WHAT TO PRODUCE ::
Repeat every line of the records below word for word, in the same order.

[Collected data entries]
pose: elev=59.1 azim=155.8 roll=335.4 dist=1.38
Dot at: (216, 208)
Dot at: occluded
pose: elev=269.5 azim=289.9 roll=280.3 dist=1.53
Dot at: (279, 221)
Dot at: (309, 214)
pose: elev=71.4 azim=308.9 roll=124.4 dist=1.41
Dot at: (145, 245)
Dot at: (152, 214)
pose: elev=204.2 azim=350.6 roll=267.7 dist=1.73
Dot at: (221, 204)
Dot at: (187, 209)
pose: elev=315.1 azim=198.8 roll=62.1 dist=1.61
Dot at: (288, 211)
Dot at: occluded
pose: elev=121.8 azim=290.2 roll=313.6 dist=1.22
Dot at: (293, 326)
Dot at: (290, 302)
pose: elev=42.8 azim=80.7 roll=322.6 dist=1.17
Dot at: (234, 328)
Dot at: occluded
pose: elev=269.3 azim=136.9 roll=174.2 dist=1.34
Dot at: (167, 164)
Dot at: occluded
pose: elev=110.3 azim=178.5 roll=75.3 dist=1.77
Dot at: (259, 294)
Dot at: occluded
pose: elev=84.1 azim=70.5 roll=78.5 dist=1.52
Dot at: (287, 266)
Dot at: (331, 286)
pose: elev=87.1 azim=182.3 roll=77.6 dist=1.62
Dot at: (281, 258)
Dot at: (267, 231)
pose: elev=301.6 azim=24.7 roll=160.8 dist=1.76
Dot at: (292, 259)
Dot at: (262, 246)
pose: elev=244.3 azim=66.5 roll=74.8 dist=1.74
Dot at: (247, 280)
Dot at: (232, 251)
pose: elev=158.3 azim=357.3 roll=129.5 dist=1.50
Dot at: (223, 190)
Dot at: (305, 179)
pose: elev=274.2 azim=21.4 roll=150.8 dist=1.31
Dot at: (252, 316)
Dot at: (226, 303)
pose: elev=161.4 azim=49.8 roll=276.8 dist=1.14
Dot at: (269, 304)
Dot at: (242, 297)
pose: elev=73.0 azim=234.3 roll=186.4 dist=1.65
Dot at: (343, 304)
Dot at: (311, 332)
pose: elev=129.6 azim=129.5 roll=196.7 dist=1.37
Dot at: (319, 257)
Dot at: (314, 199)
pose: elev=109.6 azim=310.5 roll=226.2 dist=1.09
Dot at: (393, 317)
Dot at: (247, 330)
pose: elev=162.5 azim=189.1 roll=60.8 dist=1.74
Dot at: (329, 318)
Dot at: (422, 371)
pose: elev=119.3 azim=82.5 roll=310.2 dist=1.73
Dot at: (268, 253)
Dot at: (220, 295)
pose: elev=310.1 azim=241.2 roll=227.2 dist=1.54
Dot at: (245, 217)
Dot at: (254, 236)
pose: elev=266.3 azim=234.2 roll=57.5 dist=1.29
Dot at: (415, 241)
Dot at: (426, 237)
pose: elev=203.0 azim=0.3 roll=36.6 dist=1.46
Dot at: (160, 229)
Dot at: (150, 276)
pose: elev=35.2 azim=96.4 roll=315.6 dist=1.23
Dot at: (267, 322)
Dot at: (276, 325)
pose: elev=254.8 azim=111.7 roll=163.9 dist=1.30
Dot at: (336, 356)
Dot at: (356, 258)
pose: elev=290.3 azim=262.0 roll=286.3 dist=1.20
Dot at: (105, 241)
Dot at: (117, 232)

RIGHT ANSWER ::
pose: elev=59.1 azim=155.8 roll=335.4 dist=1.38
Dot at: (216, 208)
Dot at: occluded
pose: elev=269.5 azim=289.9 roll=280.3 dist=1.53
Dot at: (279, 221)
Dot at: (309, 214)
pose: elev=71.4 azim=308.9 roll=124.4 dist=1.41
Dot at: (145, 245)
Dot at: (152, 214)
pose: elev=204.2 azim=350.6 roll=267.7 dist=1.73
Dot at: (221, 204)
Dot at: (187, 209)
pose: elev=315.1 azim=198.8 roll=62.1 dist=1.61
Dot at: (288, 211)
Dot at: occluded
pose: elev=121.8 azim=290.2 roll=313.6 dist=1.22
Dot at: (293, 326)
Dot at: (290, 302)
pose: elev=42.8 azim=80.7 roll=322.6 dist=1.17
Dot at: (234, 328)
Dot at: occluded
pose: elev=269.3 azim=136.9 roll=174.2 dist=1.34
Dot at: (167, 164)
Dot at: occluded
pose: elev=110.3 azim=178.5 roll=75.3 dist=1.77
Dot at: (259, 294)
Dot at: occluded
pose: elev=84.1 azim=70.5 roll=78.5 dist=1.52
Dot at: (287, 266)
Dot at: (331, 286)
pose: elev=87.1 azim=182.3 roll=77.6 dist=1.62
Dot at: (281, 258)
Dot at: (267, 231)
pose: elev=301.6 azim=24.7 roll=160.8 dist=1.76
Dot at: (292, 259)
Dot at: (262, 246)
pose: elev=244.3 azim=66.5 roll=74.8 dist=1.74
Dot at: (247, 280)
Dot at: (232, 251)
pose: elev=158.3 azim=357.3 roll=129.5 dist=1.50
Dot at: (223, 190)
Dot at: (305, 179)
pose: elev=274.2 azim=21.4 roll=150.8 dist=1.31
Dot at: (252, 316)
Dot at: (226, 303)
pose: elev=161.4 azim=49.8 roll=276.8 dist=1.14
Dot at: (269, 304)
Dot at: (242, 297)
pose: elev=73.0 azim=234.3 roll=186.4 dist=1.65
Dot at: (343, 304)
Dot at: (311, 332)
pose: elev=129.6 azim=129.5 roll=196.7 dist=1.37
Dot at: (319, 257)
Dot at: (314, 199)
pose: elev=109.6 azim=310.5 roll=226.2 dist=1.09
Dot at: (393, 317)
Dot at: (247, 330)
pose: elev=162.5 azim=189.1 roll=60.8 dist=1.74
Dot at: (329, 318)
Dot at: (422, 371)
pose: elev=119.3 azim=82.5 roll=310.2 dist=1.73
Dot at: (268, 253)
Dot at: (220, 295)
pose: elev=310.1 azim=241.2 roll=227.2 dist=1.54
Dot at: (245, 217)
Dot at: (254, 236)
pose: elev=266.3 azim=234.2 roll=57.5 dist=1.29
Dot at: (415, 241)
Dot at: (426, 237)
pose: elev=203.0 azim=0.3 roll=36.6 dist=1.46
Dot at: (160, 229)
Dot at: (150, 276)
pose: elev=35.2 azim=96.4 roll=315.6 dist=1.23
Dot at: (267, 322)
Dot at: (276, 325)
pose: elev=254.8 azim=111.7 roll=163.9 dist=1.30
Dot at: (336, 356)
Dot at: (356, 258)
pose: elev=290.3 azim=262.0 roll=286.3 dist=1.20
Dot at: (105, 241)
Dot at: (117, 232)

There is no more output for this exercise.